London Gears Up For The 2012 Olympics

Queen Elizabeth II will officially open the "Isles of Wonder" titled ceremony inspired by Shakespeare's "Tempest."
The three-hour long showcase was created by Oscar-winning "Slumdog Millionaire" director Danny Boyle who will take viewers on a journey from "Britain's idyllic countryside through the grime of the Industrial Revolution and ending in an explosion of pop culture," according to Reuters.
Reuters reports:
Watched by 60,000 people at the main Olympic stadium built in a run-down part of east London and a global audience of more than a billion, the event will have passages described by British Prime Minister David Cameron as "spine-tingling."
"There is a huge sense of excitement and anticipation because Britain is ready to welcome the greatest show on Earth," said Cameron. "This is a great moment for our country so we must seize it."
Boyle has attempted to keep the opening ceremony a secret but some of the details are already in the public domain. The show is expected to feature fields, hedges, sheep, geese, a shire horse, shepherdesses and even a game of village cricket to recreate a scene of what Reuters refers to as "bucolic bliss."
The green pastures will then transform into soot-filled chimneys and steel works to evoke an industrial scene like "the 19th century urban settings of Dickens."
Music from Britain's past and present will provide the soundtrack and will be a prominent feature as the show progresses out of the Industrial Revolution and into a celebration of pop culture.
There will also be cyclists with illuminated "wings" circling the arena to create "a stunning effect for cameras suspended from the stadium roof. Reuters reports, "Boyle's ode to the National Health Service, a politically charged topic in Britain where people are emotionally tied to the ideal of a welfare state, may make less sense to people watching from afar."
Boyle had a budget of $42 million to spend on the opening ceremony, less than half the amount estimated to have been spent in China for the 2008 Olympics.
The San Francisco Chronicle said Britain allocated $14.6 billion of public money to host the 17-day spectacle, compared with China's $70 billion outlay for the games four years ago.
Figures from the Office for National Statistics on July 25, show Britain's gross domestic product fell 0.7 percent from the first quarter, when it dropped 0.3 percent. The Chronicle said "the games arrive as Britain's economy shrank the most in more than three years in the second quarter, extending its first double-dip recession since the 1970s."
John Armitt, chairman of the Olympic Delivery Authority, said the U.K. may not have put in a bid to host the 2012 Olympics if officials knew the country would face four years of economic turmoil.
The San Francisco Chronicle:
The use of existing or temporary facilities has helped London organizers keep costs down.

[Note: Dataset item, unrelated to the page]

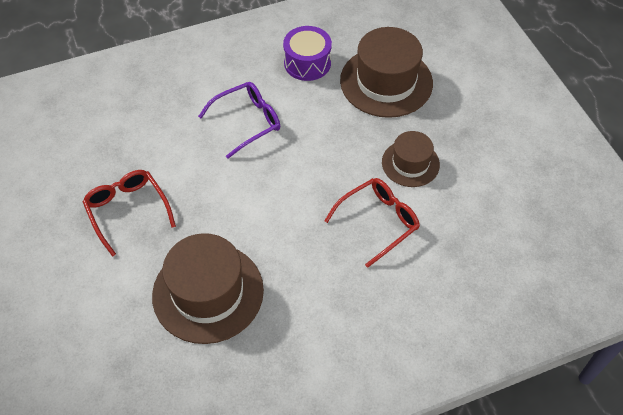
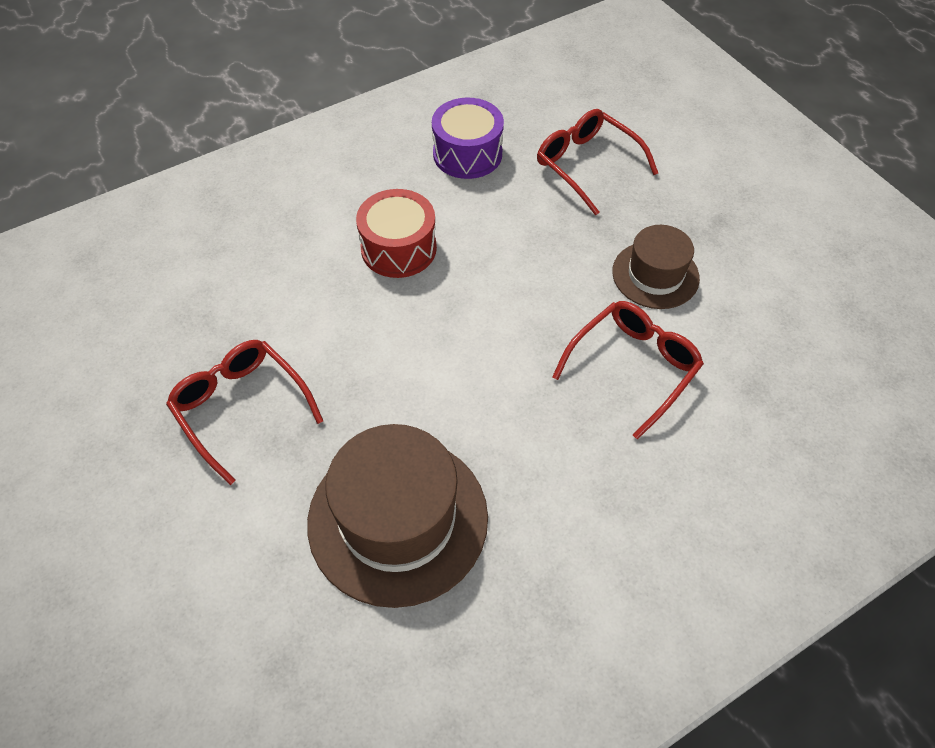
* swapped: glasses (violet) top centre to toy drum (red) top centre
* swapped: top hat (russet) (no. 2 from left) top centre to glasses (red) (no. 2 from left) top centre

The 15,000-seat beach volleyball arena at Horse Guards Parade is one such venue and is near Cameron’s official residence at 10 Downing Street.
Those stadiums will probably be full as tickets for London’s record third Olympics are close to sold out.
However, the seven year preparation has not come without its hiccups.
Recent news of security firm G4S's admission that it could not provide enough guards for Olympic venues caused a stir. At the last minute, thousands of extra soldiers were deployed despite a multi-million dollar contract between the security firm and the government said Reuters.
This year the Olympics coincides with the 40th anniversary of the Munich massacre of 11 Israeli Olympic team members by Palestinian militants in 1972. During this month in 2005, suicide attacks in London killed 52 people.
Cameron said having a safe and secure Olympics was his first priority.
"This is the biggest security operation in our peacetime history, bar none, and we are leaving nothing to chance," he said.
According to Reuters:
Heavy traffic in central London and severe delays on Britain's creaking train system have added to the grumbling.
A series of doping scandals have tarnished the Games' image in the buildup, with at least 11 athletes banned, and Greek triple jumper Paraskevi Papachristou became the Olympics' first "twitter victim" when she was withdrawn from the team over tweeted comments deemed racist.
An early diplomatic faux pas, when the flag of South Korea appeared at a women's soccer match between North Korea and Colombia, prompted fuming North Korean players to walk off the pitch and delayed kick-off by more than an hour.
Yet, the excitement for the games continue as an estimated three million people have taken to the streets to cheer on the Olympic torch in the past week.
"London has taken a long time to get on board, but it has eventually," Pauline, a 48-year-old IT contractor, said to The Chicago Tribune, while watching the flame on Thursday outside Buckingham Palace, the official London residence of the monarch.
"This is the start of the Games," said Frazer, 63, a retired Methodist minister. "It's quite exciting - you feel part of it. The hiccups get forgotten now."